做完告解,汤神父心灵安定了下来,睡意却没了。干脆找来纸笔开始写信。信是写给澳门总督罗郎也的(注1),把京中大小事,尤其最近火热的关于陕西流寇打到湖广,京中传言朝廷可能把卢象升调任到勋阳的消息一一详细写了。信中的末尾再一次恳求总督派一些精通铸炮的工匠入京。信写好,晾干,收起,拿火漆封了。一通忙完,心定了一些。

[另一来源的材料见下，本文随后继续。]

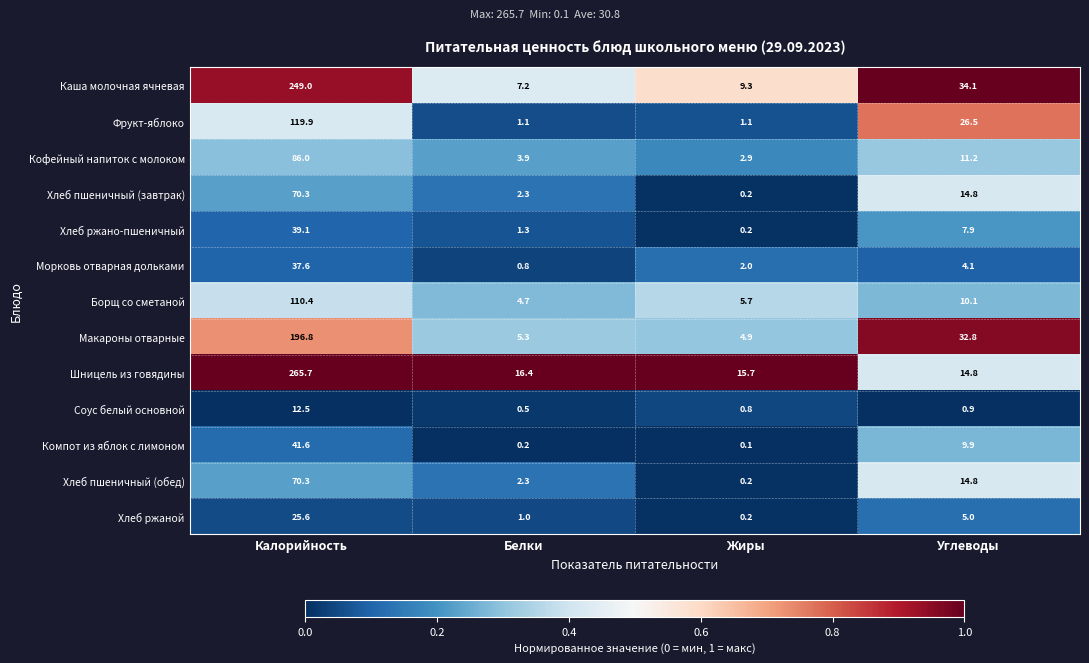

What is the sum of the Соус белый основной values at Жиры and Углеводы?

1.7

吴伟业大人是能和皇帝说上话的,今日不着头脑的被叫过去问了一通话,汤神父思量许久还是不得要领。摊开另一封,他又写了起来,这封信是写给了福州的艾儒略神父。先是大骂一通多明我会和方济各会,不知道这些西班牙人从哪里冒出来的,突然就在京城出现了,围在天主堂闹事让大明人看了好一场笑话。接着把今日吴伟业二人的问询写上,第一件就是关于亚墨利加州屠杀的,问问是哪里走漏了消息。还有一些小事也写上,比如关于什么橡胶,他第一次听说这个。艾儒略靠近南洋,出海的人多,海外的消息比他灵通很多,有知道的话,帮忙寻找云云。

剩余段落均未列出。